- **What you are asked to do**:
Condense the paragraph starting "Moving closer to the present" in the free speech article below into a short bulleted list that keeps its main facts.

- **Page text**:
+ + + + +

Yes, you should have free speech on Facebook.
News at Hometags: neoliberalism, facebook, free speech
Andrew Joseph Pegoda, Ph.D., teaches women’s, gender, and sexuality studies; religious studies; and first year writing at the University of Houston. @AJP_PhD http://andrewpegoda.com
Facebook purged hundreds of political pages and accounts last fall when responding to criticism that it too easily allowed the spread of “fake news.” It’s removed posts about racism and about breastfeeding. It’s blocked content at Russia’s demand. Now it’s taking on the anti-vaxxers and political extremists. Users who post questionable items or material that otherwise violates Facebook’s rules can find themselves in “Facebook Jail.”
As the largest player in a multi-billion-dollar industry, Facebook increasingly faces complaints that it has illegally censored content and has violated users’ constitutional rights to freedom of speech. Free speech protections only apply to governmental bodies and not businesses, people argue back. While such is currently law, political realities demand that free speech protections evolve.
First some background.
Laws always evolve, even when they involve something seemingly permanent like the United States Constitution. As conceived, the Bill of Rights only protected citizens from the federal government. Beginning after the Civil War with the ratification of the Fourteenth Amendment and a series of Supreme Court cases over the next half-century, these protections, including free speech, extended and placed limitations on the power of state and local governments.
Simultaneously, interpretations of “free speech” have varied greatly. A century ago, due to the Christian Great Awakening (beginning in the 18th century and continuing well into the 20th century) and the push for morality, censorship was an everyday part of life. Various images, topics, and words—now often deemed fully acceptable—were illegal in art, film, and literature. Using the U.S. Postal Service to mail “obscene” material—including birth control and love letters—was illegal during such efforts to reform society. There have also always been gaps between the ideals of free speech and the realities of day-to-day life, especially during the world wars and even more so when the person “speaking” is a minority because of class, gender, race, or sexuality and is challenging authority in the United States.
Moving closer to the present, neoliberalism has guided policy moves by nearly all politicians in the United States starting in the 1980s. It favors free markets, deregulation, low taxes for the richest, and privatization—a society guided by Social Darwinism. Neoliberalism further holds that government is bad, business good. Through these processes, power is shifted to mega, ultra-wealthy corporations and their leaders—like Facebook.

+ + + + +

- **Data shown**:
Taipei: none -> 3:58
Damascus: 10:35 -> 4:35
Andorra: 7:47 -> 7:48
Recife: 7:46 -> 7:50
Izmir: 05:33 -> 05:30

+ + + + +

- **Solution to this exercise**:
- Since the 1980s, neoliberalism has guided policy moves by nearly all U.S. politicians.
- It favors free markets, deregulation, low taxes for the richest, and privatization, creating a society guided by Social Darwinism.
- It holds that government is bad and business is good.
- These processes shift power to mega, ultra-wealthy corporations and their leaders, such as Facebook.